War Photographer

Christian Frei, Switzerland, 2001, color, video, 96'
Synopsis

The motto is by war photographer Robert Capa: ‘If your pictures aren’t good enough, you’re not close enough.’ War photographer James Nachtwey has been close enough for twenty years. Director Christian Frei followed him for two years on the job. Nachtwey is in Kosovo when the houses are still ablaze; in Indonesia, where a family of beggars lives among the railway lines; and in Palestine, between the teargas and the young stone throwers. The spectator gets a unique perspective of Nachtwey’s work thanks to the miniature film camera Frei attached to Nachtwey’s photo camera.
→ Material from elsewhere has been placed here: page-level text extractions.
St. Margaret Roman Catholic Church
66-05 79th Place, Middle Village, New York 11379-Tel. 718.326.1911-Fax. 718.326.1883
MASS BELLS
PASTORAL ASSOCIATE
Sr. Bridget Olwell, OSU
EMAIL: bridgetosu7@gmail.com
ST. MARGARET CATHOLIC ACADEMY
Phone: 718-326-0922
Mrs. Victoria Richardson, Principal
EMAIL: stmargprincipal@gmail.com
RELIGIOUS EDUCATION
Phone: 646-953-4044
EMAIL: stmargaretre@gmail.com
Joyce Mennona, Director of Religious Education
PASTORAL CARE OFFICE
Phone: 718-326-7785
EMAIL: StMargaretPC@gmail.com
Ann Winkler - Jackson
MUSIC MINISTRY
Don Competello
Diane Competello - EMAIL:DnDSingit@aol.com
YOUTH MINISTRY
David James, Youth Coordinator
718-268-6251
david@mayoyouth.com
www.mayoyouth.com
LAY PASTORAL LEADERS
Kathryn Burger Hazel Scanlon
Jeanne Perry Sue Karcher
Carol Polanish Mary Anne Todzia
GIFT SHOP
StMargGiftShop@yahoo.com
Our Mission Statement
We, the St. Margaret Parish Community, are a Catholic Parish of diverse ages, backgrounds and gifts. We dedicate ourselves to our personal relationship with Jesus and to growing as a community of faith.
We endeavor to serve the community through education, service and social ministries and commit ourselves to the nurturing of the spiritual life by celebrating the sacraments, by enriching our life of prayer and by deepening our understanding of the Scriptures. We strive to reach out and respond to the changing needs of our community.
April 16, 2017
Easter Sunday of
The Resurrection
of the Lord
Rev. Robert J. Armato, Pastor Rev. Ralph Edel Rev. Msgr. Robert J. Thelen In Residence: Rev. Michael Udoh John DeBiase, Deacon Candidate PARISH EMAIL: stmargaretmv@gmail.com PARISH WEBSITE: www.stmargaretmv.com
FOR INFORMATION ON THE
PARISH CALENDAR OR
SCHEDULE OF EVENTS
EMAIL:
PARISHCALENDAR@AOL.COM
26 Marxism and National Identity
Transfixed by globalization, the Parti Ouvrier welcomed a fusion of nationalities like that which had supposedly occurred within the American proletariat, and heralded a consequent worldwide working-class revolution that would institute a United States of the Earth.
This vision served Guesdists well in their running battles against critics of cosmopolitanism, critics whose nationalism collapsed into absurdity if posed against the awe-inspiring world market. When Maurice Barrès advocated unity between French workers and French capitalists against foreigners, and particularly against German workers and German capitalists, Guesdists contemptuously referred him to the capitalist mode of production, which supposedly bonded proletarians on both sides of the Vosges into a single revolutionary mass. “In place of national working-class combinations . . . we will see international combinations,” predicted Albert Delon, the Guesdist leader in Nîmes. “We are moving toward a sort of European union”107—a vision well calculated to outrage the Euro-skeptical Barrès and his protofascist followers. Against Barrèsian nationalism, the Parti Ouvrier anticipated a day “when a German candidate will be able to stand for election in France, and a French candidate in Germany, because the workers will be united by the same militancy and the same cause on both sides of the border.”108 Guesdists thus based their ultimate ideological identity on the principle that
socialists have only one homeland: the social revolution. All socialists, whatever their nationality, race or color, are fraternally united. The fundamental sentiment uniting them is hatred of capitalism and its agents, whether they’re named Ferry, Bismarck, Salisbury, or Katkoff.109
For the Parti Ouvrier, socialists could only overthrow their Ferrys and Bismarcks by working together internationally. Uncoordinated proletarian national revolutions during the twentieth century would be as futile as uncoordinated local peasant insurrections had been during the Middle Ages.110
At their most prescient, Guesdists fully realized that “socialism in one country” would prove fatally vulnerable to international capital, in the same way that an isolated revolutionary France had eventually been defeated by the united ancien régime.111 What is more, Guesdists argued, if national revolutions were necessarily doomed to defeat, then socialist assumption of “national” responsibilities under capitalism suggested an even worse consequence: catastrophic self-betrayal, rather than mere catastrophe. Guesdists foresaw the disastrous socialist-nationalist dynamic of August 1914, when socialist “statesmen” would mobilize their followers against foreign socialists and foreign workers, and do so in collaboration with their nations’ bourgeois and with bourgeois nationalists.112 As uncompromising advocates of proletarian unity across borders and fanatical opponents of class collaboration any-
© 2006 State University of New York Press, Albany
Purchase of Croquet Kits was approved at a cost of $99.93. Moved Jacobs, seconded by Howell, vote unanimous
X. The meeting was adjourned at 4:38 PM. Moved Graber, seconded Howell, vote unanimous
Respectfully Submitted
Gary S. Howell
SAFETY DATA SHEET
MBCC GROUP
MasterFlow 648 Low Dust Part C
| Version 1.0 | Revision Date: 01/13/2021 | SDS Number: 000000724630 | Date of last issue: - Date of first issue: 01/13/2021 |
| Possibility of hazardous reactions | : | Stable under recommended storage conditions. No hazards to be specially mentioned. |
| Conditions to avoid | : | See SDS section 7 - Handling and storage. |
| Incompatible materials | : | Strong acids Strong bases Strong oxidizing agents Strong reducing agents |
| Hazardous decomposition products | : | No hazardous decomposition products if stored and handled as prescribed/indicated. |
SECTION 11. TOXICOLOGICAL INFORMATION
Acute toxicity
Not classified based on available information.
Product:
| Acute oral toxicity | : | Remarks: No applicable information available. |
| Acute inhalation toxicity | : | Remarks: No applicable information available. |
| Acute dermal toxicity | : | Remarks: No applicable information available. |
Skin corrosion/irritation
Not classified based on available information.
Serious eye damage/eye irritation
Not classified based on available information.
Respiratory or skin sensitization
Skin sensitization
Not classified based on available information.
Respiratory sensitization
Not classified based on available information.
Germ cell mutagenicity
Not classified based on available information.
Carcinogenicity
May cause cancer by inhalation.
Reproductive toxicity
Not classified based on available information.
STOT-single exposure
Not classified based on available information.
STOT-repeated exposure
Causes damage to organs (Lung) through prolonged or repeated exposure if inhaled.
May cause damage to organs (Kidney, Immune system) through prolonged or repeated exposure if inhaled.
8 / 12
Now, the spectator can watch and think along as the shutter clicks, while Nachtwey’s breathing can be heard. The spectator becomes the camera. The difference from the angle of Frei’s camera, a few metres behind Nachtwey, is one of the ways in which film and photography are compared. Apart from shots of Nachtwey’s activities, Frei extensively shows the heart-rending pictures that are the result. In interviews, colleagues describe Nachtwey’s remarkable personality. CNN’s Christiane Amanpour calls him a single-minded loner. Nachtwey’s calmness and circumspection, rather unusual for a war photographer, reflect the inner confidence and conviction that allow him to persevere with this tough job. He speaks softly and without any cynicism and does not drink with colleagues. At home, his grey hair gives him the appearance of a retired professor, but the next moment he is biting the dust again, in the middle of a war zone. His photographs are not a purpose, but a means. In the end, the war photographer is an anti-war photographer.